Collected data
········

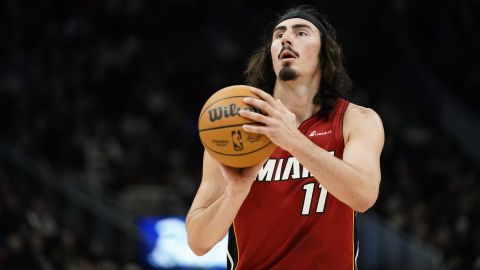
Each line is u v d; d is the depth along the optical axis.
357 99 40.69
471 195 32.06
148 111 40.53
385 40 42.69
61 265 29.28
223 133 8.17
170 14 44.75
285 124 8.04
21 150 36.47
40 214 32.25
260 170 9.41
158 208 34.81
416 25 43.00
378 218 32.12
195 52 43.62
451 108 41.66
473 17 42.09
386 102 41.47
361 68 42.38
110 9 44.47
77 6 44.56
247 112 8.05
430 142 39.09
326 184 8.21
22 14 44.31
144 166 36.62
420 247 29.47
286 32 9.73
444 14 42.62
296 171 9.32
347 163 8.45
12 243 28.41
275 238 9.30
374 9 42.75
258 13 44.81
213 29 44.84
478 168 38.19
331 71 9.79
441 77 42.44
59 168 36.53
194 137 40.31
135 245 33.00
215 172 9.70
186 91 42.59
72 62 42.38
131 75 42.28
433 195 35.75
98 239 33.72
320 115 9.64
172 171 36.84
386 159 37.72
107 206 34.06
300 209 9.24
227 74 43.19
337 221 9.21
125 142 38.44
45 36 43.62
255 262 9.44
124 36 44.00
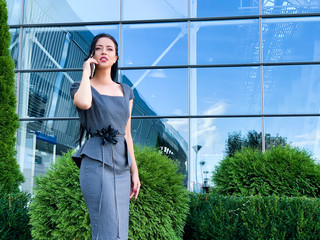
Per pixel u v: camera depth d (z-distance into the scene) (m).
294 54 8.07
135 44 8.30
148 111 8.00
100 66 2.10
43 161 7.79
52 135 7.90
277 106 7.91
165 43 8.27
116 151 2.02
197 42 8.24
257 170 4.89
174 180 3.53
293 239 3.44
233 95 8.01
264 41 8.16
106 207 1.92
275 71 8.04
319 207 3.57
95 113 2.02
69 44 8.33
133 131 7.93
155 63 8.21
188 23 8.30
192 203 4.19
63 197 3.20
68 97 8.03
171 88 8.09
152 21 8.35
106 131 2.00
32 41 8.34
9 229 3.63
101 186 1.93
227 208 3.86
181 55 8.22
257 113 7.89
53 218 3.16
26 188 7.64
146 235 3.23
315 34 8.11
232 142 7.80
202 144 7.84
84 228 3.09
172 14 8.34
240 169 4.93
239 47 8.16
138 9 8.41
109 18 8.41
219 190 5.06
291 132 7.80
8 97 4.97
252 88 8.00
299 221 3.47
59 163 3.47
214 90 8.05
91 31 8.38
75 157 2.05
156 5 8.40
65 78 8.15
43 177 3.45
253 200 3.78
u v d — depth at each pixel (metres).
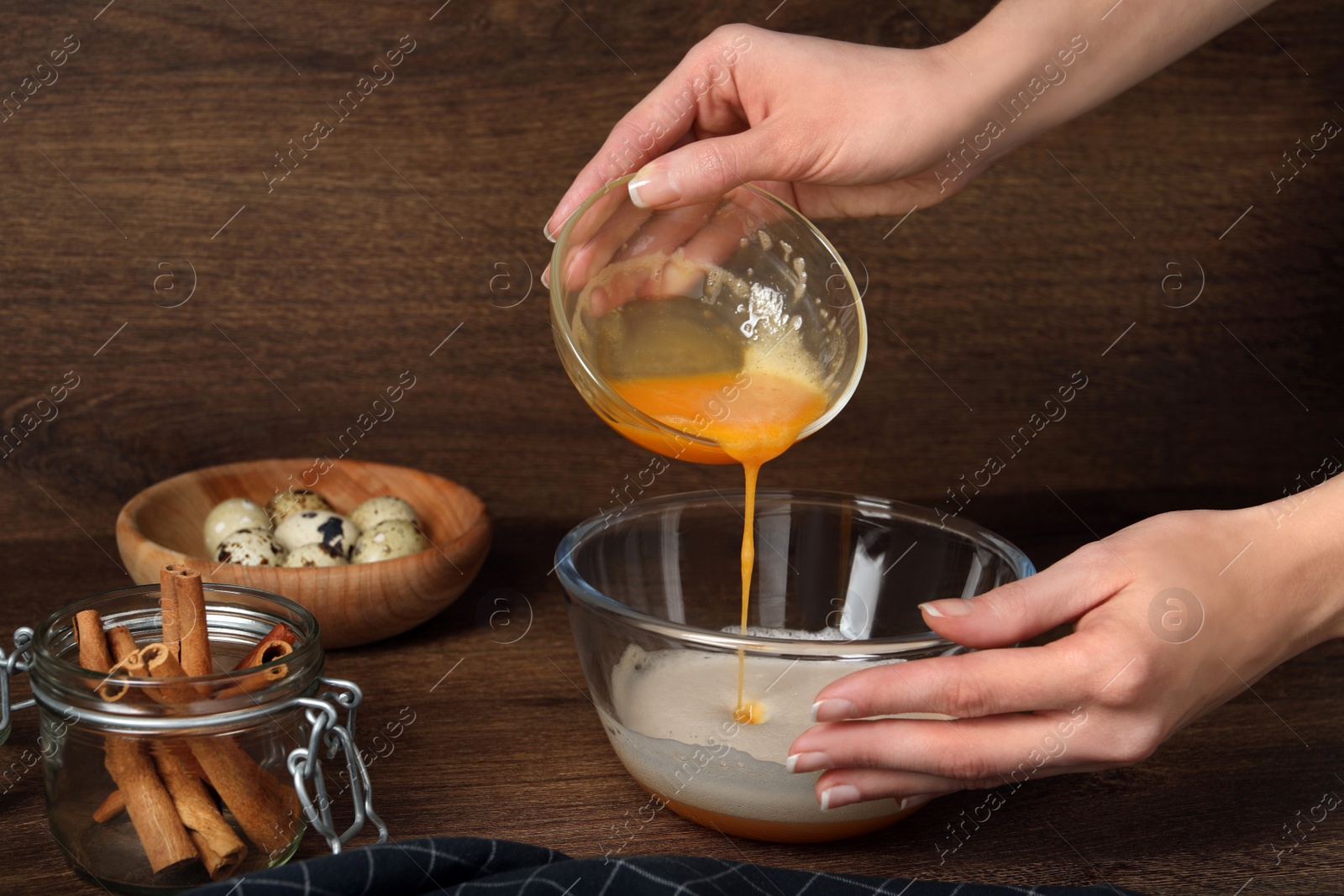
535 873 0.80
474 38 1.10
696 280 0.93
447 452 1.15
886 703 0.82
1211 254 1.20
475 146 1.12
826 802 0.83
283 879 0.78
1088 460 1.22
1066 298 1.19
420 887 0.80
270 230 1.11
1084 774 0.92
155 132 1.08
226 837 0.82
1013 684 0.82
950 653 0.85
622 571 0.94
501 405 1.15
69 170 1.08
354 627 0.98
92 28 1.07
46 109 1.07
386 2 1.09
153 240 1.10
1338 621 0.86
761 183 1.03
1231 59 1.17
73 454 1.11
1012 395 1.20
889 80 0.96
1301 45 1.18
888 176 0.97
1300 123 1.19
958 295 1.18
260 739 0.83
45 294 1.09
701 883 0.80
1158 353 1.21
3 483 1.10
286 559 1.01
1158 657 0.82
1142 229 1.19
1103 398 1.21
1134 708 0.83
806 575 0.96
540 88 1.11
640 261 0.92
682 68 0.96
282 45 1.08
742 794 0.85
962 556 0.94
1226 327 1.21
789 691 0.89
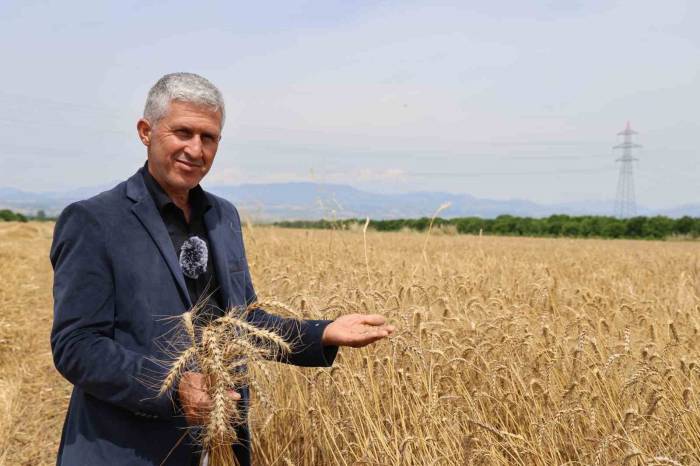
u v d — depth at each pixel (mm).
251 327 2354
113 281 2500
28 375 8406
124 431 2510
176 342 2502
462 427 4066
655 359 4602
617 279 11117
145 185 2703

········

Exercise objective ▸ Identify each line in the entries with the word "depth" and copy it.

Output of the task ▸
Each line is u v d; d is the depth along the optical axis.
Per pixel u v: camera depth d (z-distance into the scene) (m).
u v d — depth at each pixel (metres).
u v d — depth at each pixel (mm).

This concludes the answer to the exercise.